Il 26 Aprile di quest’anno mi ha lasciato mia madre, per un tumore ai polmoni, e quando il 30 Luglio mi hanno diagnosticato 4 metastasi al fegato ed un tumore al colon la mia vita è cambiata.

Ho tre figli, sono nonno di un bimbo di 6 anni, ed ho un meraviglioso maschietto di 7 anni, ma da quella notte che al Pronto Soccorso di Sassari, la notte non è più uguale il pensiero è quello ma vedrò i miei figli crescere?

Nella mia vita ho combinato di tutto, tante cose belle, forse poche, e tante cose sbagliate, sicuramente molte, ma mai mi era balenato l’idea che potesse arrivare a me il dannato male.

Vivo in un piccolo paese della splendida Sardegna, con una donna meravigliosa ed il mio piccolo Miguelon, ho solo un fratello che vive a Milano, 19 anni meno di me, e due figlie che vivono a Firenze, non ho altri parenti, sopratutto non ho i genitori.

Da anni passo più tempo su Facebook che nella vita reale, sui Social mi sono inventato il mio lavoro, gestendo pagine Social, Personaggi, Blog e scrivo sopratutto di calcio, ma da quella maledetta notte la mia vita è un’altra.

Ho deciso, essendo solo, di pubblicare il mio dramma su Facebook cercando il calore di amici veri e virtuali, per leggere i loro post e caricarmi moralmente, ma le forze non sono quelle di prima e giornalmente mi sento sempre meno forte fisicamente.

Non sono ricco, anzi, ed allora ho chiesto aiuto ad amici, e credetemi mi hanno aiutato persone che conosco ma che non vedo da anni, ma le persone che immaginavo veri amici ed anche quelli importanti della mia vita, sono scappati per paura di dovermi aiutare moralmente e sopratutto economicamente, per i miei viaggi a Pisa, addirittura molti mi hanno scritto che sono penoso perchè uso la malattia per non pagare i debiti, addirittura mio fratello, che per un mese mi ha telefonato tutti i giorni ed a fine Agosto e venuto a trovarmi due giorni, mi accusa che faccio tutto questo per apparire vittima.

Non ho iniziato la chemio, e mi hanno detto che non è una passeggiata, ma giornalmente la mia chemio la subisco da tutte queste cose.
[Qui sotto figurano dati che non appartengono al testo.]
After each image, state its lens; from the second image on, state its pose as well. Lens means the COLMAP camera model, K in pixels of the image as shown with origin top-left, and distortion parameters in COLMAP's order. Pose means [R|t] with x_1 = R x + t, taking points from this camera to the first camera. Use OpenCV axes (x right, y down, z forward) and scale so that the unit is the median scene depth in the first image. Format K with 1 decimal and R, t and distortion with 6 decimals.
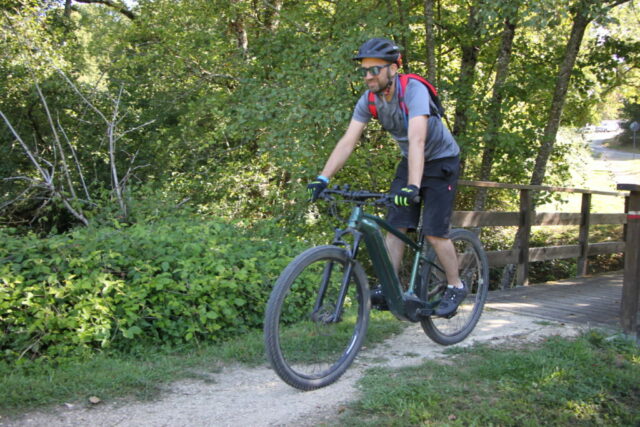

Molti mi dicono, fregatene, sii positivo, pensa alla tua malattia, ma non riesco, durante il giorno ci sono dei momenti di euforia dove programmi il futuro, e momenti, tanti di depressione totale.
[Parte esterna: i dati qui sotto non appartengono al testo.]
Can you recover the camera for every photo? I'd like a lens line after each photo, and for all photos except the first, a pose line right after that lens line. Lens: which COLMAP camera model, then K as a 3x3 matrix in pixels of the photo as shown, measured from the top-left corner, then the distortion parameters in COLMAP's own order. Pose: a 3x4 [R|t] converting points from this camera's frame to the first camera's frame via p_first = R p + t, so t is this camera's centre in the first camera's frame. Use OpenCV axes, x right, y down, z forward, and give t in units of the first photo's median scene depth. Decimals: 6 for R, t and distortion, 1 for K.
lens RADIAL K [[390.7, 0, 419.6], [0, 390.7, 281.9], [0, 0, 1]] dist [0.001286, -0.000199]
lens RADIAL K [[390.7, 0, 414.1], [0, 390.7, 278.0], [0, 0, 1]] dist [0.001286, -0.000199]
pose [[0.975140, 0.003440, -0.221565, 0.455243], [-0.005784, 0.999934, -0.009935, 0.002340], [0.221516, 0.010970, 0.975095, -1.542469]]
La paura mi attanaglia dentro lo stomaco, e sopratutto quando guardo il sorriso della mia Tamara. le coccole del mio Miguelon ed i continui messaggi di amore di mia figlia Giulia dal Kenia, mi viene il magone dentro e fuori.

Volevo ringraziare ufficialmente, Simonetta Passa, Alessandra Ritucci, Francesco Bassi, Flavio Favilli, Piero Baccani, Daniela Parotti, Lamberto Ferrara, Freddy, Giovanni Drago, Salvatore Bonavena, Marco Baldini, Carlone, Roberto Lolli, il mio amico Pasticciere Claudio, la splendida amica Roberta di Badesi, Danilo Stangoni, Giuseppe Poddighe, Marco Venditti, Rina Era, Dottoressa Ersilia, Federica Carra, Max, Angelo dall’Ungheria, Salvatore Virdis,Dimitri Rossi, i parenti della mia compagna, i miei suoceri, tutti i miei amici virtuali e non di Facebook, per avermi aiutato quotidianamente, e per dirmi FORZA GIANNI BUONA GIORNATA!

Ma ho un carattere brutto e aver visto scappare da me gente come Delio Chinosi e Cristiano Ruiu, persone che erano fratelli, solo per paura che potessi chiedere aiuto, mi fanno stare male.

Non è obbligatorio stare accanto ad un uomo che combatte contro un tumore, ma non è pensabile che qualcuno scriva che voglio farmi apparire da penoso quando invece sono un carnefice, no io non sono un carnefice ho UN TUMORE!!

Io non so se ce la farò, io consiglio a tutte quelle persone che sono nelle mie stesse condizioni, di non chiudersi ma di lottare, urlare e pensare che domani non sarà l’ultimo giorno, programmate la vita con un agenda cartacea e scrivete gli impegni quotidiani, progettate com se non fosse successo nulla, fatelo perchè io…non ci riesco.